Well, the night of our first ascent—it wasn't more than thirty-five feet—after the fellows who managed the balloon had got it anchored to the roof, and we had climbed down and had got back in the theatre and made our appearance before the foot-lights, and the curtain had been rung up and down half a dozen times, and at last the audience had dispersed, somebody inquired for Jenny—for, of course, nobody in the company ever thought of calling her by that ridiculous name Sam had given her. Just then her brother, little Jack Hobbs, tore upon the stage, yelling for somebody to go to Jenny. Of course there was a rush for her dressing-room, headed by Sam Stacker and Dag, with Ted and me following close behind. There lay Jenny on the floor in her tights and spangles, her head resting uncomfortably on a chair, and apparently in a dead faint. Nobody knew how long she had been there, as Jack, who always came to take his sister home after the performance, couldn't explain anything for sobbing and crying, except that after the balloon went up, and Sam Stacker came before the curtain and told that astounding lie about the balloon being six miles in the air, and made his magnificent offer to take care of our wives and children that didn't exist, Jenny had tumbled over, screaming, "Oh, Ted," or "Oh, Ned," Jack couldn't remember which. He hadn't been able to bring her to since. Sam slapped her hands, Dag loosened her dress, and I produced a brandy flask, which Ted was about to take out of my hand and put to her lips, but I preferred doing that myself, and quietly pushed him away while I supported her head and got a few drops of brandy between her teeth. In a few minutes of this vigorous treatment she recovered, did like all people coming out of a fainting fit—sat up, wondered where she was, had it all come back to her in a moment, and seizing Jack, began to cry hysterically. Jack yelled too, so we had a devil of a commotion for a while; but Sam, who had sublime common sense, put an end to it by calling a carriage, packing Dag and Jack and Jenny in it, and sending them off to Jenny's lodgings. Then we went to Sam's hotel and got the champagne before mentioned.

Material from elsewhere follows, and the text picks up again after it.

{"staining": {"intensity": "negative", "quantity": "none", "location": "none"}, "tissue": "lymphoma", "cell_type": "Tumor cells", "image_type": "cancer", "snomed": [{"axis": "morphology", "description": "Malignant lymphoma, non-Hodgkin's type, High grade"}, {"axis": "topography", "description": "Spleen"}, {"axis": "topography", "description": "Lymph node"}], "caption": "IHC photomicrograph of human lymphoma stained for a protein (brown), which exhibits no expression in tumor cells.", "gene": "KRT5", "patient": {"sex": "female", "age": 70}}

But somehow, although Sam and the other fellows—we got together a lot of them—toasted us as the Valbella Brothers, and commended forever our fraternal alliance, we didn't feel like brothers. We had been the best of friends, but that little blubbering rascal Jack Hobbs had planted something in our hearts that grew like Jonah's gourd. Which was it, Ted or Ned, that Jenny Hobbs had fainted about when we went through the roof hanging on to each other by our teeth, our legs, and everything except our hands, and doing the double-trapeze act like daisies? There was the trouble. Was it Ted or was it Ned? I had had a soft place for Jenny in my heart for a considerable time, but I had determined to wait until I found out whether I had any chance or not, and then Ted—Valbella I'll him for want of something better—had come along, and seemed to like her too. But I had not paid much attention to it until that night. Ted was good-looking—I almost groaned when I saw how good-looking he was—and a sober, honest, industrious fellow to boot.